● **GIVEN INSTRUCTION**
Please swap "scientific name" for "binomial name" throughout the listing below, leaving every other line unchanged and omitting the pictures.

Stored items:
————————

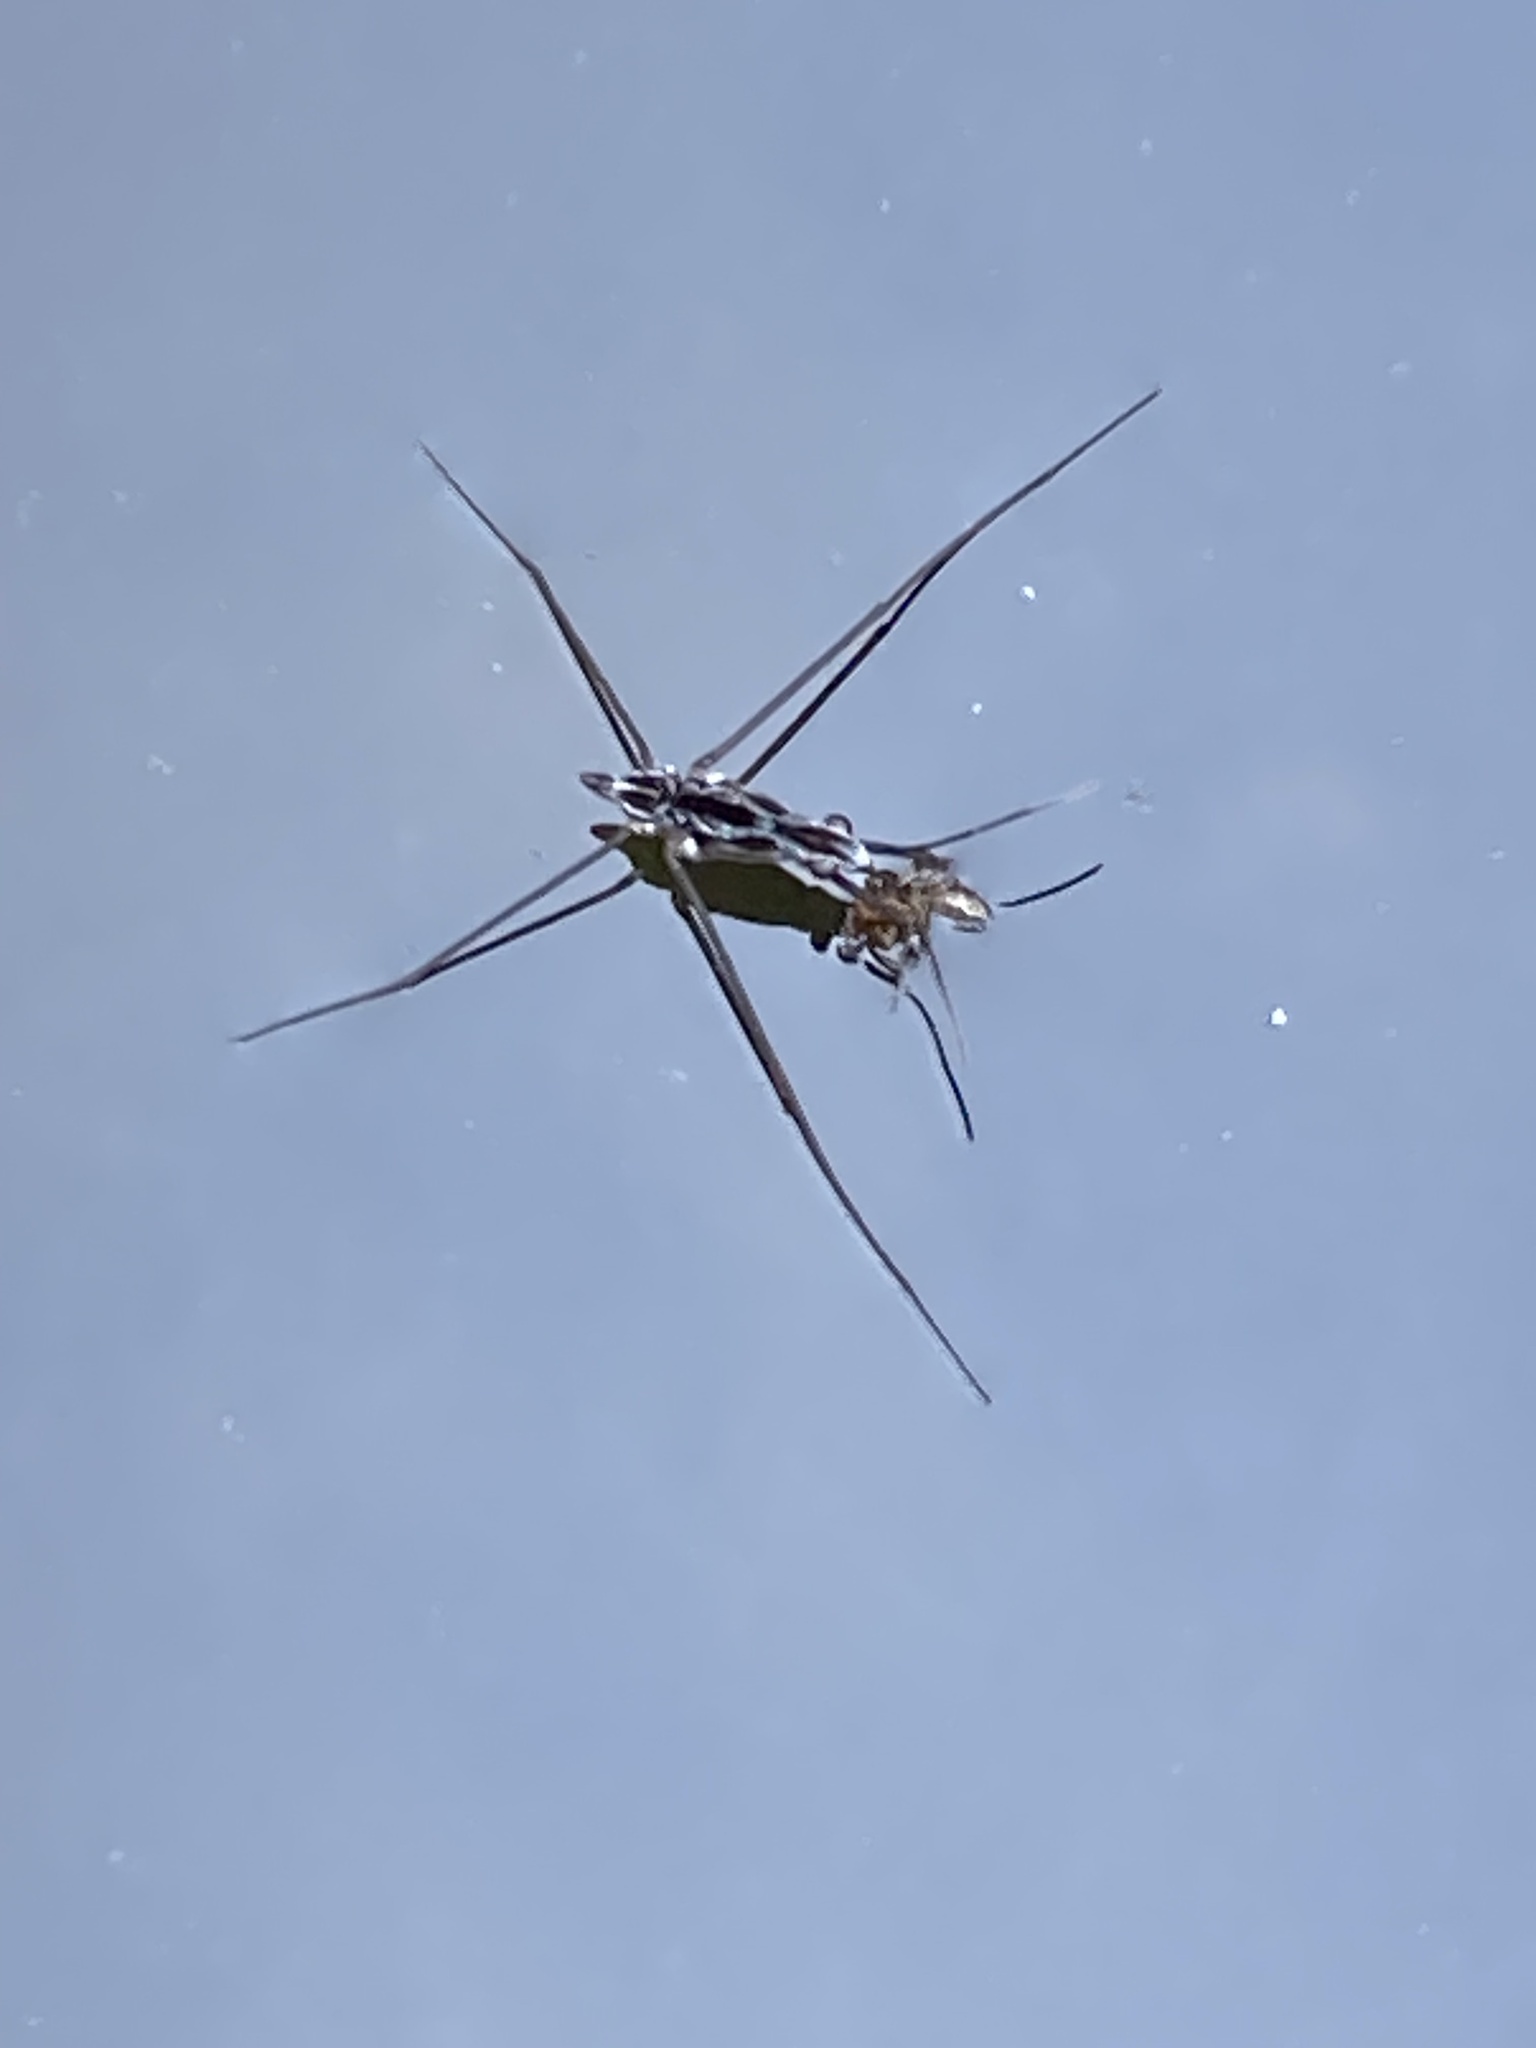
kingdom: Animalia
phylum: Arthropoda
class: Insecta
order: Hemiptera
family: Gerridae
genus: Limnoporus
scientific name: Limnoporus canaliculatus
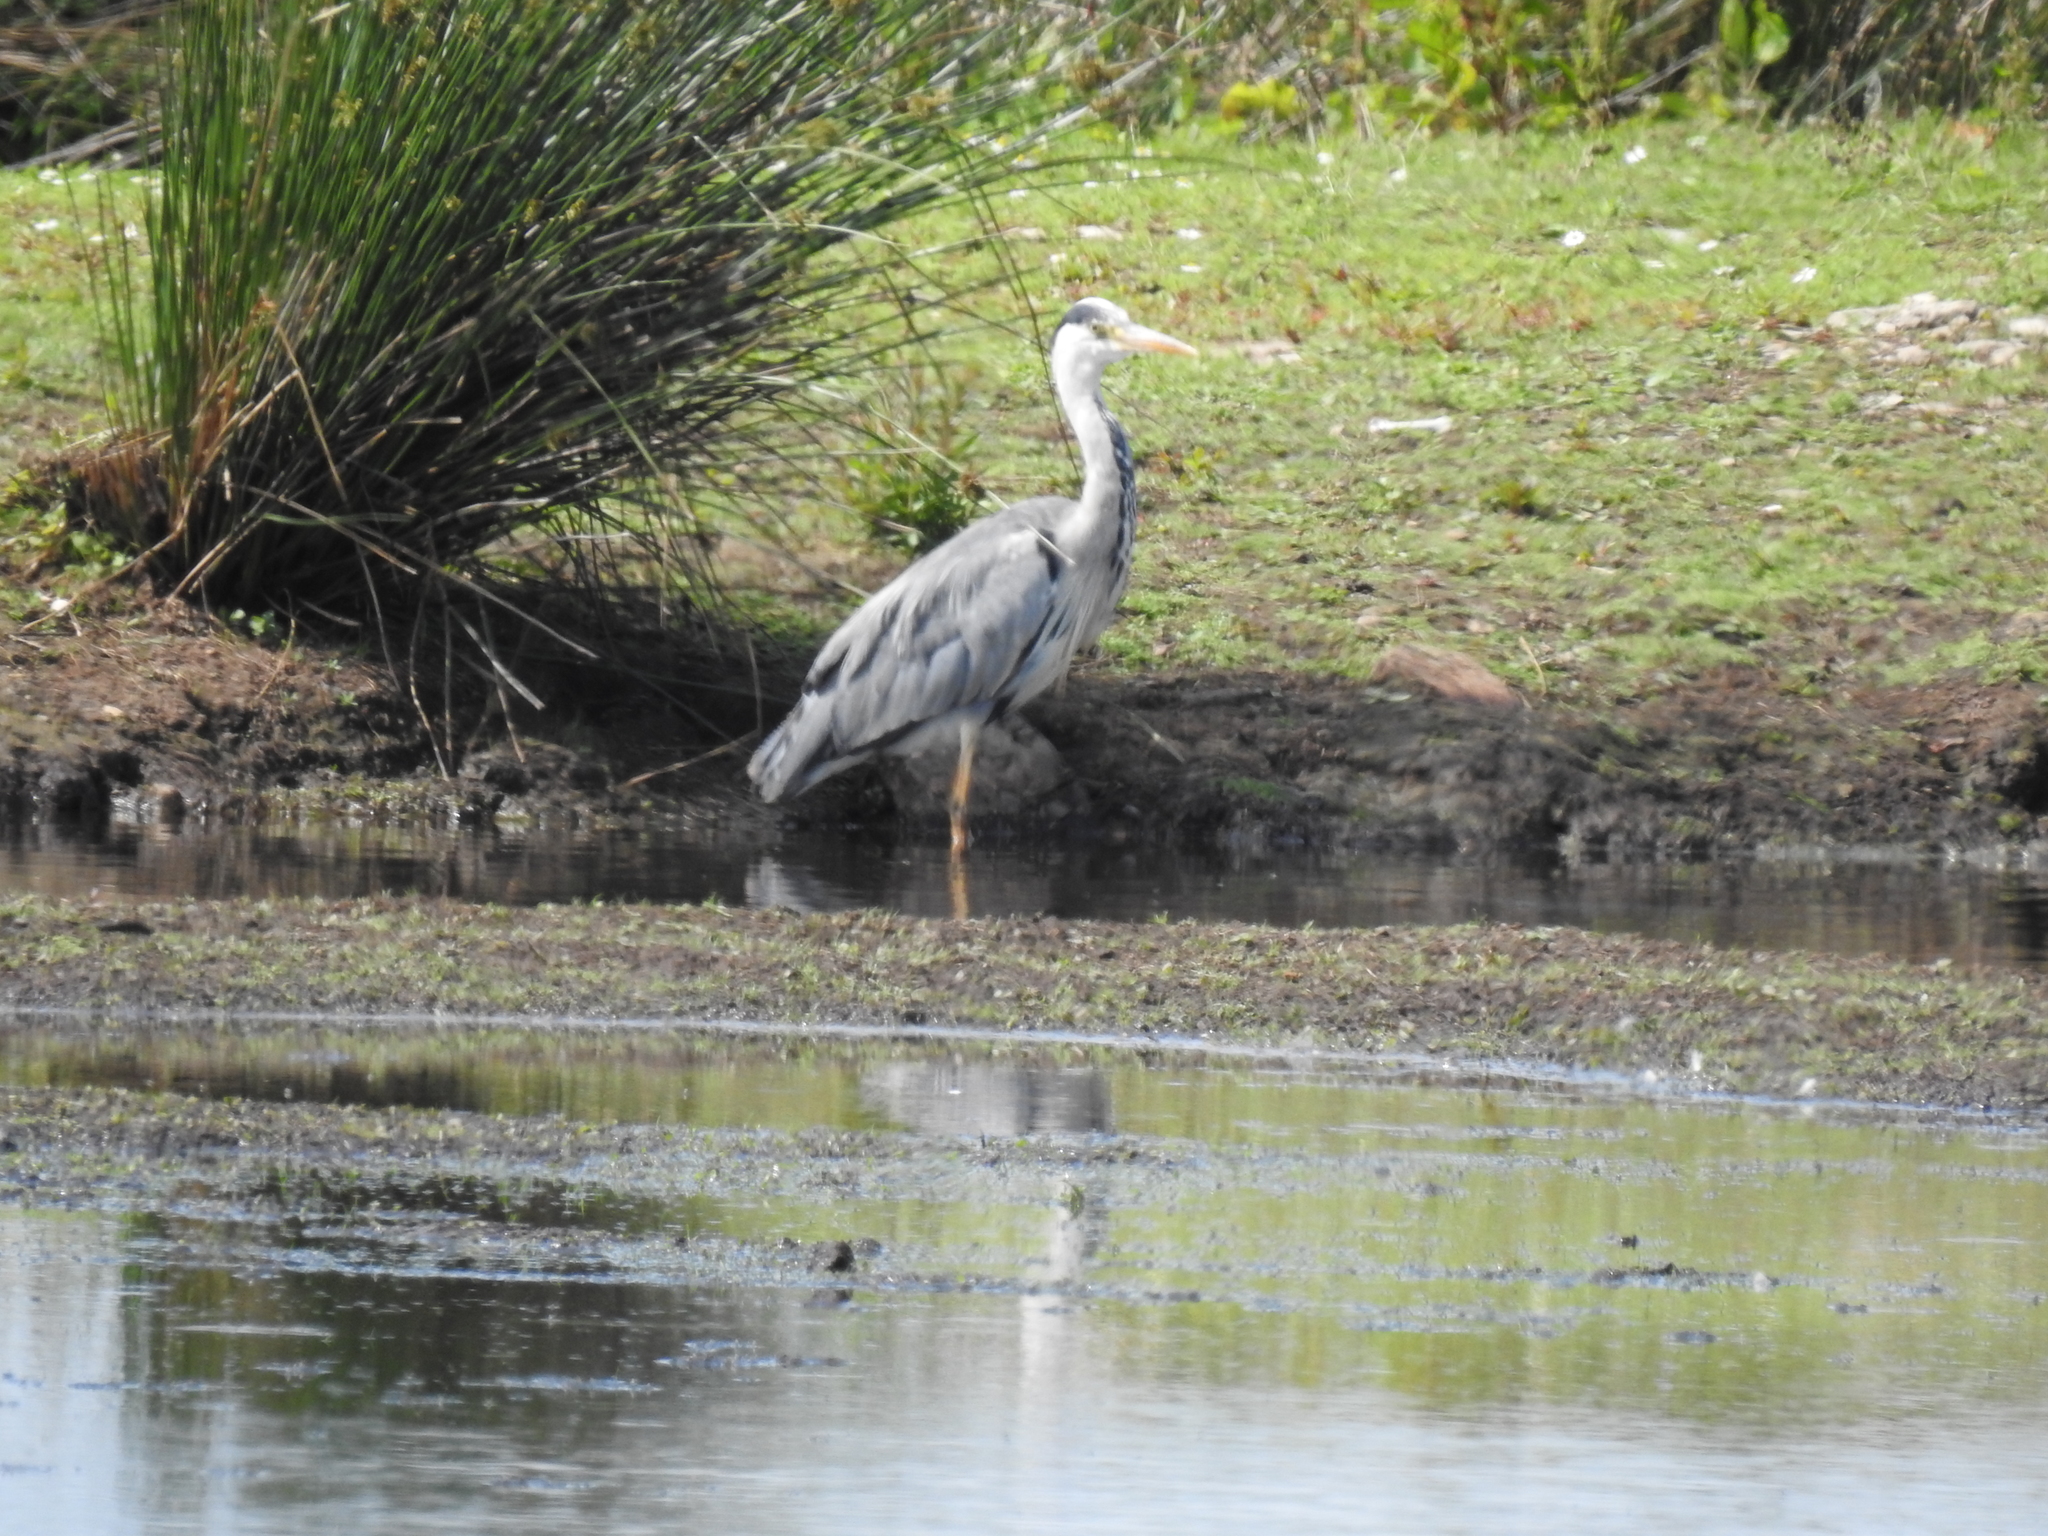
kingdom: Animalia
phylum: Chordata
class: Aves
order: Pelecaniformes
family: Ardeidae
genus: Ardea
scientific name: Ardea cinerea
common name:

————————

● **WRITTEN REPLY**
kingdom: Animalia
phylum: Arthropoda
class: Insecta
order: Hemiptera
family: Gerridae
genus: Limnoporus
binomial name: Limnoporus canaliculatus
kingdom: Animalia
phylum: Chordata
class: Aves
order: Pelecaniformes
family: Ardeidae
genus: Ardea
binomial name: Ardea cinerea
common name:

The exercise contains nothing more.